# What is needed:
Reproduce every line in the listing that contains the word "lines".

# Records supplied:

Segment Open

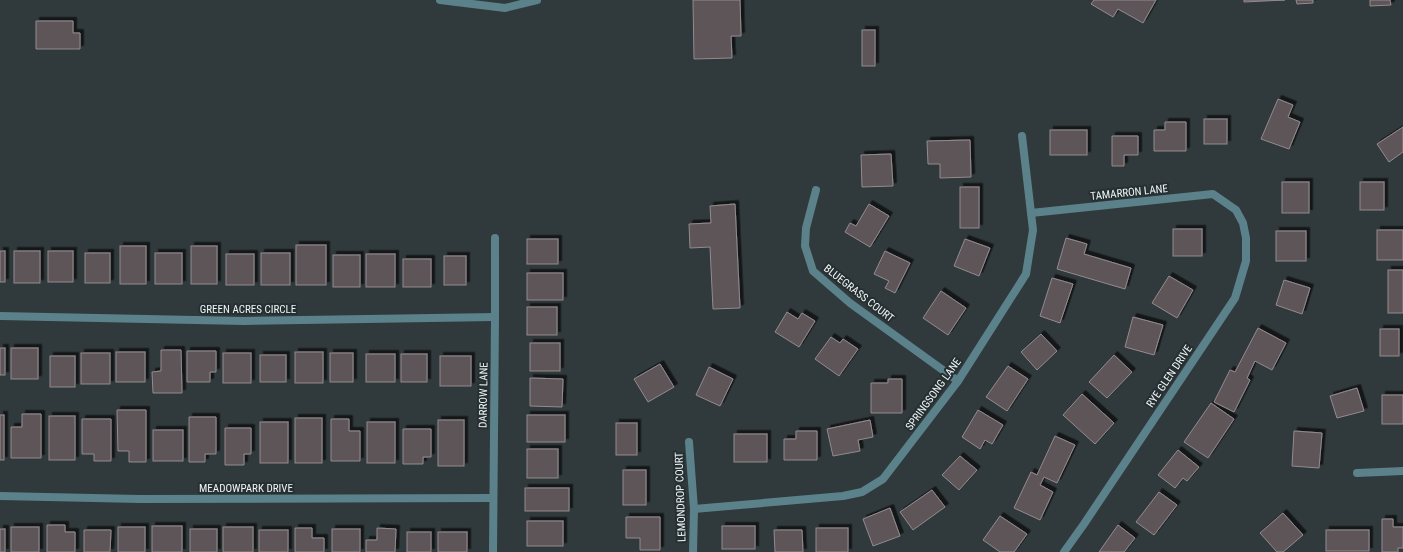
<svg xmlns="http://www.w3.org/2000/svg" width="1403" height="552" font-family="'Roboto Condensed',sans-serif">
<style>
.building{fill:#5d5458;stroke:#948b8f;filter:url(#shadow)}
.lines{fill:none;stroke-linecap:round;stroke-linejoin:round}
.minor{stroke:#5b818b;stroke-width:8}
.labels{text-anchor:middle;stroke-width:4;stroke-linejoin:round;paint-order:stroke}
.street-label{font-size:11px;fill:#eff5f6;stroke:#262f31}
</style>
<defs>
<filter id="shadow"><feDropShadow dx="3.5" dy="-3.5" stdDeviation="0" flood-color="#0009"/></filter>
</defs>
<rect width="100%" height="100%" fill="#30393b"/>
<g class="building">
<path d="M693,0H740L741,36H731L732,58L694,59Z"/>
<path d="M1094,0H1156L1143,23L1118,9L1113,17L1091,4Z"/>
<path d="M1244,0H1285L1244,2Z"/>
<path d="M1296,0H1313V3L1297,4Z"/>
<path d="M1370,0H1390L1391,5L1370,6Z"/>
<path d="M36,21H73V33H80V49H36Z"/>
<rect x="862" y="30" width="13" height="36"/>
<path d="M1278,99L1293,105L1288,117L1300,122L1289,149L1261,139Z"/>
<rect x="1204" y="119" width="23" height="25"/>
<path d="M1165,122H1186V151H1154V130H1165Z"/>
<path d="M1403,127V152L1389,162L1377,144Z"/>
<rect x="1050" y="130" width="37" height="25"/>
<path d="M1112,136H1138V155H1124V166H1112Z"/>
<path d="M970,140L971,177L940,178V164H928L927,141Z"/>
<path d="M891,154L893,186L862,187L861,155Z"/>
<rect x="1282" y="182" width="27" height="31"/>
<rect x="1360" y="182" width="24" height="28"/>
<rect x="960" y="187" width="19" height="41"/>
<path d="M735,204L740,308L713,309L710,247L690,248L689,224L711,223L710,206Z"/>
<path d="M869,204L889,216L870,247L845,232L850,223L856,226Z"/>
<rect x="1173" y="229" width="29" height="27"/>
<rect x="1377" y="230" width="26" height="30"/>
<rect x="1276" y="231" width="30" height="30"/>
<path d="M1066,238L1087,244L1084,254L1131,268L1125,289L1057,269Z"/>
<rect x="527" y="239" width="31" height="25"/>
<path d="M965,239L990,248L979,276L954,266Z"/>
<rect x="296" y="245" width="30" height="40"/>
<rect x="120" y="246" width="26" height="38"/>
<rect x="191" y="246" width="26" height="38"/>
<rect x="0" y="251" width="5" height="31"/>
<rect x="14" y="251" width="26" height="32"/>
<rect x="48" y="251" width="25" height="31"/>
<path d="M885,251L910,263L895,293L885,288L889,281L874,274Z"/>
<rect x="85" y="253" width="25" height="30"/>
<rect x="155" y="253" width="27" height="31"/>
<rect x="261" y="253" width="29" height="32"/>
<rect x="226" y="254" width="28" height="31"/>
<rect x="366" y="254" width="29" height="33"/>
<rect x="333" y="255" width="27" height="32"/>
<rect x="444" y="256" width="22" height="29"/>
<rect x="403" y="259" width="28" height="28"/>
<rect x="1388" y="270" width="15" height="43"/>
<rect x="527" y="273" width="36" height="27"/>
<path d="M1169,276L1193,290L1177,318L1152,303Z"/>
<path d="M1052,278L1073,284L1060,323L1040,316Z"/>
<path d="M1284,280L1310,288L1302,314L1276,305Z"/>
<path d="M941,291L966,308L948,335L923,318Z"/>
<rect x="527" y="307" width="30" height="28"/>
<path d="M787,312L798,319L802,313L815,321L799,347L775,332Z"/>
<path d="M1133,317L1163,325L1154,355L1125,347Z"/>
<path d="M1258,328L1286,343L1272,370L1255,361L1247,378L1250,380L1234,412L1214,402L1230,370L1235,372Z"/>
<rect x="1380" y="329" width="19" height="27"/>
<path d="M1041,334L1057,351L1037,370L1021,352Z"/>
<path d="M831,337L840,343L843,339L858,349L839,376L815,359Z"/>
<rect x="530" y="343" width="30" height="28"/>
<rect x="0" y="348" width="5" height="27"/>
<rect x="11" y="348" width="27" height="31"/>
<path d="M161,350H181L182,393H153L152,372L161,371Z"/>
<path d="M187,351H216V372H210V382H187Z"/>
<rect x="116" y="352" width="29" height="30"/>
<rect x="295" y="352" width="28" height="31"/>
<rect x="81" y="353" width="29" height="31"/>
<rect x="223" y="353" width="28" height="30"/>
<rect x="330" y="353" width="23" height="29"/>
<rect x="366" y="354" width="29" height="28"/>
<rect x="401" y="354" width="26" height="28"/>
<rect x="260" y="355" width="26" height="27"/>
<path d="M1114,355L1132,372L1107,398L1089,382Z"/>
<rect x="50" y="356" width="25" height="31"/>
<rect x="440" y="356" width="31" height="30"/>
<path d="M660,364L674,387L648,402L634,379Z"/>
<path d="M1008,366L1028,379L1007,411L986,397Z"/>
<path d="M709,367L733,379L720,406L696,395Z"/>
<path d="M530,378L563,379L562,407L530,406Z"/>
<path d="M888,379H902V413H871V383H888Z"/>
<path d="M1357,388L1364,411L1337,418L1330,396Z"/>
<path d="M1082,394L1114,423L1095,444L1063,415Z"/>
<rect x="1382" y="395" width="21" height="29"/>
<path d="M1211,403L1234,419L1208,458L1184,442Z"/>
<path d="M117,410H146V462H129V451H118Z"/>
<path d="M978,410L1003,425L992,444L985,440L980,449L962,437Z"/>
<path d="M22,414H41V458H11V427H22Z"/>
<rect x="0" y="415" width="4" height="45"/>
<rect x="527" y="415" width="38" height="27"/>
<rect x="49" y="416" width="26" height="44"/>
<path d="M189,417H216V454H205V462H189Z"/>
<rect x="295" y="418" width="27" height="45"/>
<path d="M82,419H111V461H94V454H82Z"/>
<path d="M331,419H349V431H360V461H331Z"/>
<rect x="438" y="420" width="26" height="46"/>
<path d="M870,420L873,437L858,440L860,451L833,456L827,429Z"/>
<rect x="260" y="422" width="28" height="41"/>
<rect x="367" y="422" width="28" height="41"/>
<rect x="616" y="423" width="21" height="32"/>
<path d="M225,428H251V454H244V465H225Z"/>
<path d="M403,429H431V457H423V464H403Z"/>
<rect x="153" y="430" width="30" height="31"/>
<path d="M796,431H817V460H784V439H796Z"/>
<path d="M1294,431L1322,433L1319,468L1292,466Z"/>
<rect x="734" y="434" width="33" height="28"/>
<path d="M1055,436L1075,445L1057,483L1044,477L1040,485L1053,492L1040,520L1014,508L1031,472L1037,475Z"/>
<rect x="527" y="449" width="31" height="29"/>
<path d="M1178,450L1199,467L1187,481L1183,478L1175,488L1158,475Z"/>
<path d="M960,456L977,470L959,490L942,475Z"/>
<rect x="623" y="470" width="23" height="35"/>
<rect x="525" y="488" width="44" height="23"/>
<path d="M932,490L945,507L913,530L900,512Z"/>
<path d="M1159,492L1177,505L1154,535L1136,522Z"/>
<path d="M890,508L900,536L873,546L863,519Z"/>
<path d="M1283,513L1303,535L1283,552H1277L1260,533Z"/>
<path d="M1000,516L1027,534L1014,552H1000L983,540Z"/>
<path d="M626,517H660V550H640V538H626Z"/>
<path d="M1382,519H1393V527H1403V548H1398V552H1382Z"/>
<rect x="527" y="521" width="36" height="25"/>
<path d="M47,525H65V532H75V552H47Z"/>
<path d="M1118,525L1135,538L1124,552H1099Z"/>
<rect x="152" y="526" width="30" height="26"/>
<rect x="722" y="526" width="33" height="23"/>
<rect x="11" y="527" width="28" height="25"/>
<rect x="118" y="527" width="27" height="25"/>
<rect x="223" y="527" width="30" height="25"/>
<path d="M295,528H312V538H324V552H295Z"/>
<path d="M377,528L396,529L395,552H366V540H377Z"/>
<rect x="816" y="528" width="32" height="24"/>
<rect x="0" y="529" width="5" height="23"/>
<rect x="190" y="529" width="27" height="23"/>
<rect x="332" y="529" width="28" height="23"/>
<path d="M84,530H111L110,552H84Z"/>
<rect x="259" y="530" width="29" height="22"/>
<path d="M774,530H802L803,552H775Z"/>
<rect x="1326" y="530" width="43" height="21"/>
<rect x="407" y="532" width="24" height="20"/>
<rect x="438" y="532" width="29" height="20"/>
</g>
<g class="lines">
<g class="minor">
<path d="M440,0L505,8L537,0"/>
<path d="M816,190L806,228L805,246L813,271L850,303L958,381"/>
<path d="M1031,213L1213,194L1236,210L1243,223L1246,238V261L1235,298L1084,524L1064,552"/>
<path d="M0,316L244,321L495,317"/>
<path d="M689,442L694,509L693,552"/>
<path d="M1357,473L1403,471"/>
<path d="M0,496L140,499L493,498"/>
<path d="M694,509L843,496L862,492L883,479L958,381L1026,274L1033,230L1022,136"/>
<path d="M493,552L495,317V238"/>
</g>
</g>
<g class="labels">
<g class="street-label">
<text transform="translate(1129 192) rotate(-6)" y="4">TAMARRON LANE</text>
<text transform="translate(859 293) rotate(38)" y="4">BLUEGRASS COURT</text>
<text x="248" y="313">GREEN ACRES CIRCLE</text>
<text transform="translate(1169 376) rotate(-56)" y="4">RYE GLEN DRIVE</text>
<text transform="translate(933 394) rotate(-54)" y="4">SPRINGSONG LANE</text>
<text transform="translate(483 395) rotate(-89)" y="4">DARROW LANE</text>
<text x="246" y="492">MEADOWPARK DRIVE</text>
<text transform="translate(680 497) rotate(-92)" y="4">LEMONDROP COURT</text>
</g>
</g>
</svg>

Segment Closed

# Output of the task:
.lines{fill:none;stroke-linecap:round;stroke-linejoin:round}
<g class="lines">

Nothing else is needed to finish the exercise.